◆ Materials provided:
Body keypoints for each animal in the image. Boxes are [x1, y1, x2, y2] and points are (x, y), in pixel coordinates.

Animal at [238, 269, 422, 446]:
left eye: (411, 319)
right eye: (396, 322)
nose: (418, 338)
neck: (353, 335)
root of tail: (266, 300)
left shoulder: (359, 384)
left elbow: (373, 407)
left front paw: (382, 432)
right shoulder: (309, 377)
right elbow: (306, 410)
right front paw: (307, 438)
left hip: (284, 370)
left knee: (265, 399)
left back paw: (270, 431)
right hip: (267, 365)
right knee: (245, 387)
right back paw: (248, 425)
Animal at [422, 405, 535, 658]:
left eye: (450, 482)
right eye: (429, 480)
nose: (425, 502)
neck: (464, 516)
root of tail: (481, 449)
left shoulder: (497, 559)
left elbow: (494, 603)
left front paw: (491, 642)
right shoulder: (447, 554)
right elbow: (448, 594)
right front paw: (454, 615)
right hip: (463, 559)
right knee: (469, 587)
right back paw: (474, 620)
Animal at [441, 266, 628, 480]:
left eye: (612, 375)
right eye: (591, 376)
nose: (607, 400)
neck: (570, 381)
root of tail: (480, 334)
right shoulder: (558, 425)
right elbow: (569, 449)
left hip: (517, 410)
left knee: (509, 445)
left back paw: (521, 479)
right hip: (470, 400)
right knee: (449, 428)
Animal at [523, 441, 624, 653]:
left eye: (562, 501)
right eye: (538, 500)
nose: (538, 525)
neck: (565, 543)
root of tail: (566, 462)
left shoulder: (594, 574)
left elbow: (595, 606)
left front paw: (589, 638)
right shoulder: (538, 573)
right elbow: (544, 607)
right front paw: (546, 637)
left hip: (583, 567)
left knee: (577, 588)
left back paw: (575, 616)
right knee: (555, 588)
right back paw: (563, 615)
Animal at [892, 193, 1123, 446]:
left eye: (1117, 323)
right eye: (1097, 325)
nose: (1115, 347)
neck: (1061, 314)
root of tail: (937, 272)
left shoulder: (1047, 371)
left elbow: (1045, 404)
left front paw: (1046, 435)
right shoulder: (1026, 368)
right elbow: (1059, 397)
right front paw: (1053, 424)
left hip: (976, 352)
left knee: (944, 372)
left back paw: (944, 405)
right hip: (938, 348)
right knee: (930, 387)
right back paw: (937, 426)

◆ What this task involves: Repeat the data exactly. Omit nothing.

◆ Result of the task:
Body keypoints for each animal in the image. Boxes are [x1, y1, x2, y2] and points are (x, y), in pixel coordinates.

Animal at [238, 269, 422, 446]:
left eye: (411, 319)
right eye: (396, 322)
nose: (418, 338)
neck: (353, 335)
root of tail: (266, 300)
left shoulder: (359, 384)
left elbow: (373, 407)
left front paw: (382, 432)
right shoulder: (309, 377)
right elbow: (306, 410)
right front paw: (307, 438)
left hip: (284, 370)
left knee: (265, 399)
left back paw: (270, 431)
right hip: (267, 365)
right knee: (245, 387)
right back paw: (248, 425)
Animal at [422, 405, 535, 658]:
left eye: (450, 482)
right eye: (429, 480)
nose: (425, 502)
neck: (464, 516)
root of tail: (481, 449)
left shoulder: (497, 559)
left elbow: (494, 603)
left front paw: (491, 642)
right shoulder: (447, 554)
right elbow: (448, 594)
right front paw: (454, 615)
right hip: (463, 559)
right knee: (469, 587)
right back paw: (474, 620)
Animal at [441, 266, 628, 480]:
left eye: (612, 375)
right eye: (591, 376)
nose: (607, 400)
neck: (570, 381)
root of tail: (480, 334)
right shoulder: (558, 425)
right elbow: (569, 449)
left hip: (517, 410)
left knee: (509, 445)
left back paw: (521, 479)
right hip: (470, 400)
right knee: (449, 428)
Animal at [523, 441, 624, 653]:
left eye: (562, 501)
right eye: (538, 500)
nose: (538, 525)
neck: (565, 543)
root of tail: (566, 462)
left shoulder: (594, 574)
left elbow: (595, 606)
left front paw: (589, 638)
right shoulder: (538, 573)
right elbow: (544, 607)
right front paw: (546, 637)
left hip: (583, 567)
left knee: (577, 588)
left back paw: (575, 616)
right knee: (555, 588)
right back paw: (563, 615)
Animal at [892, 193, 1123, 446]:
left eye: (1117, 323)
right eye: (1097, 325)
nose: (1115, 347)
neck: (1061, 314)
root of tail: (937, 272)
left shoulder: (1047, 371)
left elbow: (1045, 404)
left front paw: (1046, 435)
right shoulder: (1026, 368)
right elbow: (1059, 397)
right front paw: (1053, 424)
left hip: (976, 352)
left knee: (944, 372)
left back paw: (944, 405)
right hip: (938, 348)
right knee: (930, 387)
right back paw: (937, 426)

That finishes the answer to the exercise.